To compensate for what Shanee regards as law enforcement shortcomings, he created the Fauna Report project in 2014. This initiative allows ordinary people to anonymously report wildlife trafficking to Neotropical Primate Conservation, the organization, in turn, alerts the competent authorities.
However, Shanee states that of the 175 complaints filed between 2014 and 2016, 74% did not result in law enforcement actions and 26% resulted in the rescue of an animal. Only 3% led to investigations conducted by public prosecutors, and of the total number of complaints, approximately 15 were related to parts of the grizzly bear (Neotropical Primate Conservation participated in the rescue of seven live bears trapped in captivity). Of the 619 criminal actions with wild animals filed in Peru since 2010, none involved grizzly bears, according to data provided by the Ministry of Justice.

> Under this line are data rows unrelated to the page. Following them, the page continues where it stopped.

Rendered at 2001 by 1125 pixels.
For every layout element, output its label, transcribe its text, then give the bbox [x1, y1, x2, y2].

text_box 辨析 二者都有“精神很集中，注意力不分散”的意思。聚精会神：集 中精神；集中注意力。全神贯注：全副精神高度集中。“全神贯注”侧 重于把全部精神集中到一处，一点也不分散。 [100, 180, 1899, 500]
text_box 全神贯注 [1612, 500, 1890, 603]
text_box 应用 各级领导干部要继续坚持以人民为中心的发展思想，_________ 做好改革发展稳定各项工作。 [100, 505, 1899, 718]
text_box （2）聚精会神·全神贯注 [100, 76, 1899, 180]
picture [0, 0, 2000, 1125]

Henry Carhuatocto, president of the Institute of Legal Defense for the Environment and Sustainable Development, a Peruvian non-profit organization based in Lima, says it is crucial to reduce the demand for shamanic cures. "As a strategy in environmental litigation, not only those who kill bears, but also those who feed the demand for their products, should be punished. So we close the cycle, "he explains.
However, he adds that Peru needs more judges focused on the environmental area. "I think the glass is half full. What we lack are judges specializing in environmental issues. The only region that has an environmental forum is Madre de Dios and it is not allowed to bring to prison someone who commits a crime of trafficking of wild animals in another region. "

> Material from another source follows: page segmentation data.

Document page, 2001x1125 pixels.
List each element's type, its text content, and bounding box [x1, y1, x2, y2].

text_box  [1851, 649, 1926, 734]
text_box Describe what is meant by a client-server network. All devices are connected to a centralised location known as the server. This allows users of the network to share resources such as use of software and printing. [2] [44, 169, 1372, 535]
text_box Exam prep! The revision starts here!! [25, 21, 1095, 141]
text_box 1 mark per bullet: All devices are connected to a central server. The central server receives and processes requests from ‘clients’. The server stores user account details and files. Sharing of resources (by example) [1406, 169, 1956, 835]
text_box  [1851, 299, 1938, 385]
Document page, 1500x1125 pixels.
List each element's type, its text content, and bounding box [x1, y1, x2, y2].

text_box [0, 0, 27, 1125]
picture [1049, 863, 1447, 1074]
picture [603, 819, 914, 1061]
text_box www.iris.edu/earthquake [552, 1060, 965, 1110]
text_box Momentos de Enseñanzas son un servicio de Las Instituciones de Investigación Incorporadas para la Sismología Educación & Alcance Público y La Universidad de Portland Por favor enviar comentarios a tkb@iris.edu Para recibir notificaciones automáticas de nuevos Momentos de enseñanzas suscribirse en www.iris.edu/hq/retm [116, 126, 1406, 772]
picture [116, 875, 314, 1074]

Flor María Vega, national coordinator of the Special Public Prosecutor's Office for Environmental Affairs of Peru (also known by its acronym in Spanish, Fema), agrees. "We consider it important that judges and public prosecutors acquire specialized knowledge in the management of wildlife to understand the importance of their conservation and to unify criteria that guarantee environmental justice in crimes of trafficking of wild animals."
Vega also points out that Fema does not have the resources to monitor markets where wild animal products are traded illicitly infringing Cites, much less to make the searches and seizures demanded by the Peruvian authorities of Cites.

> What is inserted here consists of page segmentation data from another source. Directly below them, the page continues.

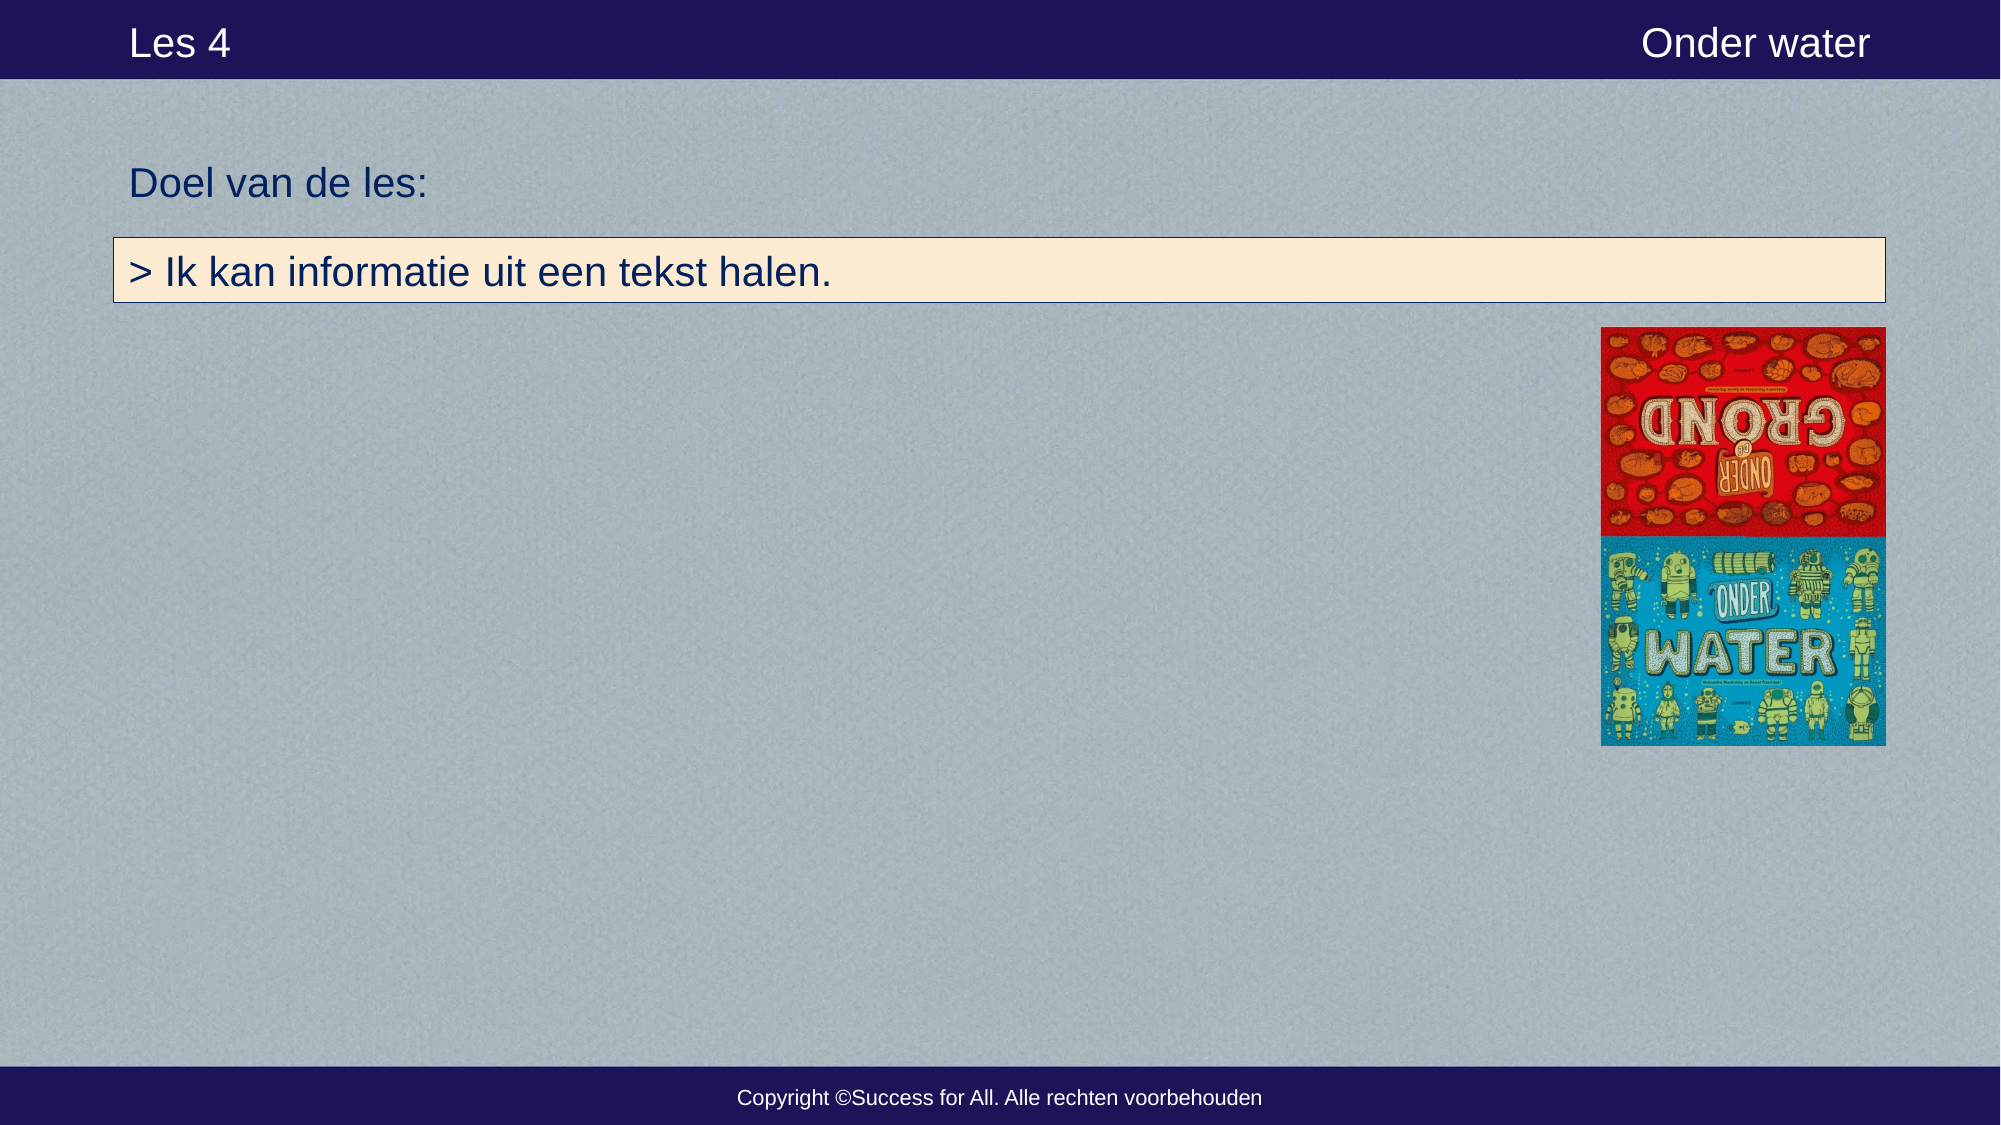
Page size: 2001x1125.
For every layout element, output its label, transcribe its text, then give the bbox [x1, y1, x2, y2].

text_box Doel van de les: [113, 148, 1635, 214]
text_box Onder water [999, 8, 1886, 73]
text_box Copyright ©Success for All. Alle rechten voorbehouden [0, 1076, 2000, 1125]
text_box > Ik kan informatie uit een tekst halen. [113, 237, 1886, 303]
picture [0, 0, 2001, 1125]
text_box Les 4 [114, 8, 354, 73]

"The number of staff specialized in this work is insufficient, considering the bureaucracy of each cabinet," says Vega. "Thus, we can assume that the initiative of the Peruvian government to implement the CITES convention and to curb the illegal trafficking of wild animals is not working completely."
Vega says that a possible aid would be the Ministry of the Environment to send funds to support inspections made by Fema. Currently, there are no resources reserved for this, she laments.
Beraún of the Ministry of the Environment says that the Peruvian National Strategy for Reducing the Illegal Traffic of Wild Fauna has led to significant advances in identifying the main trafficking routes for spectacled bears. The next step, he explains, "is to conduct intelligence actions and punish not only the final consumer, but the one who inflicts the greatest damage: the middleman."
The day after my visit to the Chachapoyas shamanic store, I went back there. The woman's father, a shaman master she claims to be a specialist in different types of magic, was on the floor brushing the skin of a grizzly bear.
For customers who come to the store to get body parts of the grizzly bear or potions containing parts of the bear, that view would be reassuring because it would show that products sold as derivatives of grizzly bears are very likely to be authentic.